Bill to Increase H-1B Quota
September 8, 1999

All Service Centers Have Begun FY2000 H-1B Adjudications

All four of the Immigration and Naturalization Service (INS) regional Service Centers (Vermont/Eastern, Nebraska/Northern, Texas/Southern, California/Western) have now begun to adjudicate H-1B petitions that count toward the FY2000 Fiscal Year.

The Texas and Nebraska Service Centers have reported that they will most likely complete the adjudications of all cases received up to one month before the beginning of the 2000 fiscal year (i.e. filed before September 1, 1999) by October 1, 1999. The Texas Service Center reportedly has fewer than 10,000 cases pending at this time. As of August 16, 1999, the Texas Service Center reported that they were working on petitions with a receipt notice date of May 24, 1999 or before.

The Vermont and California Service Centers reportedly have many more cases pending and much larger backlogs. While they have also begun adjudications of H-1B petitions toward the 2000 Fiscal Year, they will take longer to adjudicate the petitions based upon their tremendous case load.


Bill to Increase H-1B Quota
September 7, 1999

Senator Gramm and Senators Lott and McConnell, have introduced a bill (S. 1440) proposing an increase in the H-1B quota to 200,000 for Fiscal Years 2000, 2001, and 2003. The Bill would exempt from the any H-1B professionals who possess a master's degree (or its equivalent) and receive compensation of $60,000 and any H-1Bs hired by an institution of higher education. Please note, this is just a bill so far - not the law.


Service Centers Beginning to Process FY2000 H-1B Petitions
August 30, 1999

A memorandum from the American Immigration Lawyers Association (AILA)
issued on August 30, 1999 states that the INS Service Centers have begun processing H-1B cases subject to the Fiscal Year 2000 cap.

More information will be provided as it becomes available.


INS Memo further clarifies new rules on Advance Parole applications for H-1B and L-1 visa holders
July 1999

In June, the INS issued a regulation abandoning the longstanding policy that H-1B and L-1 nonimmigrant visa holders applying to adjust to permanent residency in the US must reenter the US with an advance parole document or risk being deemed to have abandoned their green card applications. The agency has now issued an internal memorandum clarifying various aspects of the regulation.

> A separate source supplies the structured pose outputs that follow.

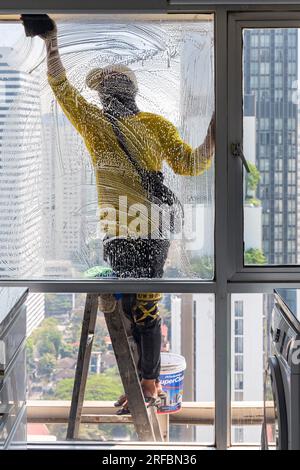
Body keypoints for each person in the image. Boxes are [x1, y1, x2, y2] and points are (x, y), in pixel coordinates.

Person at [21, 16, 215, 413]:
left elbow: (189, 164)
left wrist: (54, 43)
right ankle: (145, 381)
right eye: (108, 88)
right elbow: (191, 164)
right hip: (138, 228)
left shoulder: (114, 124)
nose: (110, 94)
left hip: (140, 228)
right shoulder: (109, 124)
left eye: (112, 87)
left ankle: (147, 383)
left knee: (141, 307)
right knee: (134, 307)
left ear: (122, 93)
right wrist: (52, 43)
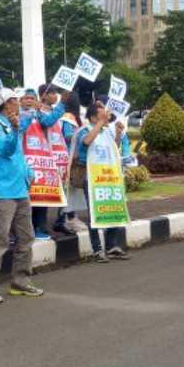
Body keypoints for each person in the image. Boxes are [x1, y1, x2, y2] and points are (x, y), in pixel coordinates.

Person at [0, 88, 57, 304]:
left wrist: (28, 174)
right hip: (2, 192)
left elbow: (18, 156)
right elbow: (7, 150)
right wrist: (13, 129)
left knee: (26, 238)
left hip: (19, 190)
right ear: (6, 104)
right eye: (14, 100)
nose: (19, 103)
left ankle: (20, 282)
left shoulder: (14, 124)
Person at [75, 102, 131, 263]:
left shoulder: (107, 131)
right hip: (93, 178)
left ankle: (111, 246)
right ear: (93, 117)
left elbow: (114, 148)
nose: (107, 117)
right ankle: (97, 249)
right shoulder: (84, 131)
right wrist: (100, 124)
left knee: (114, 208)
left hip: (109, 177)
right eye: (102, 115)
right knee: (95, 212)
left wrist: (119, 134)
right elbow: (86, 142)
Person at [19, 87, 67, 241]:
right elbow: (21, 128)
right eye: (26, 98)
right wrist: (31, 113)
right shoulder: (18, 115)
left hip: (42, 162)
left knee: (42, 195)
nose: (29, 101)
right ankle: (27, 229)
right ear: (21, 101)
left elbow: (49, 121)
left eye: (32, 99)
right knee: (27, 198)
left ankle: (40, 226)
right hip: (26, 161)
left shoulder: (40, 115)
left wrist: (61, 105)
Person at [54, 90, 87, 235]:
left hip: (69, 157)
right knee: (67, 191)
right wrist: (80, 135)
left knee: (70, 191)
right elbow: (66, 135)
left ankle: (69, 217)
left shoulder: (71, 117)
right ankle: (63, 219)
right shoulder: (68, 118)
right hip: (67, 158)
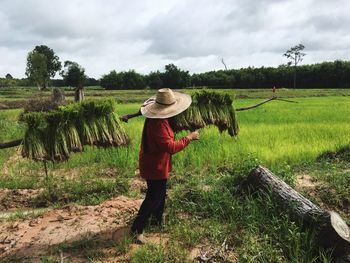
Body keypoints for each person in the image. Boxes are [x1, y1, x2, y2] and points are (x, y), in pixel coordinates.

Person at [113, 88, 199, 243]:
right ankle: (136, 230)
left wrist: (131, 115)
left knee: (160, 192)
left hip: (158, 163)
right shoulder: (158, 124)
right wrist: (189, 138)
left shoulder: (159, 118)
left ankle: (156, 220)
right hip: (154, 166)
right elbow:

The memo first notes that immigration officers are not to deny an application for an extension or change of H-1 or L-1 status merely because an adjustment of status application is pending.

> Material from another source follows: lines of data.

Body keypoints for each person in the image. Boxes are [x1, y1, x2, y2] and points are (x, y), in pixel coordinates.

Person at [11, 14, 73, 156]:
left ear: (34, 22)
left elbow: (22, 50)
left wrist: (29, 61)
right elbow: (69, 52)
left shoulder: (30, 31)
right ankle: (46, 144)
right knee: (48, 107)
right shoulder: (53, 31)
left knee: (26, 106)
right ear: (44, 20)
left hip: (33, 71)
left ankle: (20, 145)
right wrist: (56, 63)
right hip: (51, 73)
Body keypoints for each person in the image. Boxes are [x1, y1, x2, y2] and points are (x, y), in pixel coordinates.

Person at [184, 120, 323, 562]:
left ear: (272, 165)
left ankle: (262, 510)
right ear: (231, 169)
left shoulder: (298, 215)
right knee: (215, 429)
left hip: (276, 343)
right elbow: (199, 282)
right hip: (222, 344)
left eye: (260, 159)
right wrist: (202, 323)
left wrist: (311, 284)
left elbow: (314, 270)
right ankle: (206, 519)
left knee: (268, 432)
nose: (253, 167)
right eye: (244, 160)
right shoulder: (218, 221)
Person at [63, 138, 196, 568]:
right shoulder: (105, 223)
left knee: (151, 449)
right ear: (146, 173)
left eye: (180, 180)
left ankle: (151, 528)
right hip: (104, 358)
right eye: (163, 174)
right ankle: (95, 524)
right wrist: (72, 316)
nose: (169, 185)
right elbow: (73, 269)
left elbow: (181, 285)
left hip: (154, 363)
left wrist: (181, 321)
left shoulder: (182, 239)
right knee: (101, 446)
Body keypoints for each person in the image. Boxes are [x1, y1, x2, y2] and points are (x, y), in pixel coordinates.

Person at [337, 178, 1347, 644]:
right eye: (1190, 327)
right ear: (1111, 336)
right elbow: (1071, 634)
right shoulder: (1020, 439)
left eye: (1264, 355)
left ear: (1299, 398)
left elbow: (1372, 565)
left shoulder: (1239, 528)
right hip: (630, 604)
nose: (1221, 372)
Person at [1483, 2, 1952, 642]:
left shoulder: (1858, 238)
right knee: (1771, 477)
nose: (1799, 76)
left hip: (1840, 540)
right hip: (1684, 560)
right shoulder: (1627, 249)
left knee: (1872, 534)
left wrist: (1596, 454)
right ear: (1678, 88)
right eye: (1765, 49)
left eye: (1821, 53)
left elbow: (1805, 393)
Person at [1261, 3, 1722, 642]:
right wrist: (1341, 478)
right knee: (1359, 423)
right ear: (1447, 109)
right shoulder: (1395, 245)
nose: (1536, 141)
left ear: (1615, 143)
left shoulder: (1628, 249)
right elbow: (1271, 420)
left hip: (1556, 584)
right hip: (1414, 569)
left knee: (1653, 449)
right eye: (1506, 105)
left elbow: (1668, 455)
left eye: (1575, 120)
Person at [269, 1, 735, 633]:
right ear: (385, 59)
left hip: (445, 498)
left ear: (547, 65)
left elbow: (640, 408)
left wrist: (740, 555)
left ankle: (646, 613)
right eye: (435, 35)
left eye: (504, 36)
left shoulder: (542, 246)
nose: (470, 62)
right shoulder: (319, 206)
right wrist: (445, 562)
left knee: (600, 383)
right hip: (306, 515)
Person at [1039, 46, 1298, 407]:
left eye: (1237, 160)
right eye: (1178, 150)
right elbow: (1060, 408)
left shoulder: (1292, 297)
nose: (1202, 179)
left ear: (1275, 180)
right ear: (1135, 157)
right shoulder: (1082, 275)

The memo also makes clear that H-1 and L-1 applicants need not seek advance parole to travel abroad. The H-1 or L-1 visa holder may seek to be readmitted to the US in the same status provided that he or she has a valid H-1 or L-1 visa (for those not visa exempt), has the original I-797 receipt notice for the I-485 and remains eligible for H-1 or L-1 classification.

The INS emphasizes that H-1 and L-1 nonimmigrants must still follow all of the regulations in order to maintain their visa status. So, for example, changing jobs without properly applying for a change of status would cause the loss of the H-1B visa status even though the individual may remain working legally under an employment authorization document tied to the adjustment application. This can be a problem if the adjustment application is denied later on since the applicant would no longer be in legal status.

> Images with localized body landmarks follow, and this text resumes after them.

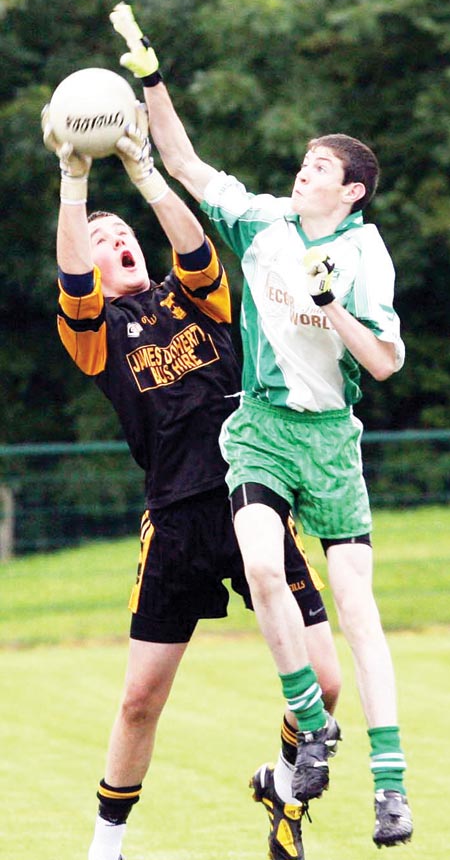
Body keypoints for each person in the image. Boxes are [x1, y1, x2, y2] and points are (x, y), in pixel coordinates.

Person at [109, 2, 414, 850]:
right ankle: (309, 730)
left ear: (350, 190)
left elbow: (384, 364)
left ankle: (390, 786)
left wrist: (333, 309)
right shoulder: (263, 220)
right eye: (308, 160)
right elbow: (183, 160)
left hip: (330, 441)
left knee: (358, 612)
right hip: (261, 431)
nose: (306, 169)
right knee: (259, 557)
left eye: (321, 166)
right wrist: (151, 78)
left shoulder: (364, 254)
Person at [41, 92, 341, 860]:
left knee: (327, 687)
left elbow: (198, 248)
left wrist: (143, 172)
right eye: (102, 242)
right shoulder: (97, 336)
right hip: (175, 520)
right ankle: (103, 849)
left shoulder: (197, 303)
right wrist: (75, 184)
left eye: (123, 234)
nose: (117, 243)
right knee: (141, 700)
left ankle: (280, 785)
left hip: (255, 498)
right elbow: (73, 280)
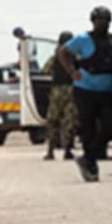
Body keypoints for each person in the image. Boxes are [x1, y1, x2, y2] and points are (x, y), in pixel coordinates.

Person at [55, 8, 112, 183]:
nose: (103, 23)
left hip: (106, 91)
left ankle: (87, 158)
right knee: (88, 129)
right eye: (99, 19)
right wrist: (72, 71)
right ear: (93, 21)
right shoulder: (83, 39)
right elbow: (63, 52)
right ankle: (91, 166)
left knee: (111, 127)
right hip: (85, 90)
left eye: (106, 19)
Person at [41, 30, 76, 162]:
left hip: (57, 92)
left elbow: (45, 70)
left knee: (53, 120)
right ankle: (67, 150)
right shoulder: (75, 56)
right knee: (70, 121)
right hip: (71, 90)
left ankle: (50, 151)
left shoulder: (55, 57)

The INS also addresses the issue of what to do when an adjustment of status application is approved while the H-1 or L-1 visa holder is outside the US. According to the INS, a Form I-797 approval notice for an adjustment of status application is insufficient to establish an arriving alien’s entitlement to lawful permanent residence. An H-1 or L-1 nonimmigrant or family member will be granted deferred inspection upon showing the I-797 approval notice. The applicant would then complete processing at a local INS office.

The INS is issuing this policy because H-1 and L-1 visas are "dual intent" categories under the Immigration and Nationality Act. Normally, nonimmigrant visa holders who apply for adjustment of status applications are presumed to be intending immigrants and are no longer eligible to maintain nonimmigrant status. However, H-1 and L-1 are not subject to this presumption under the law.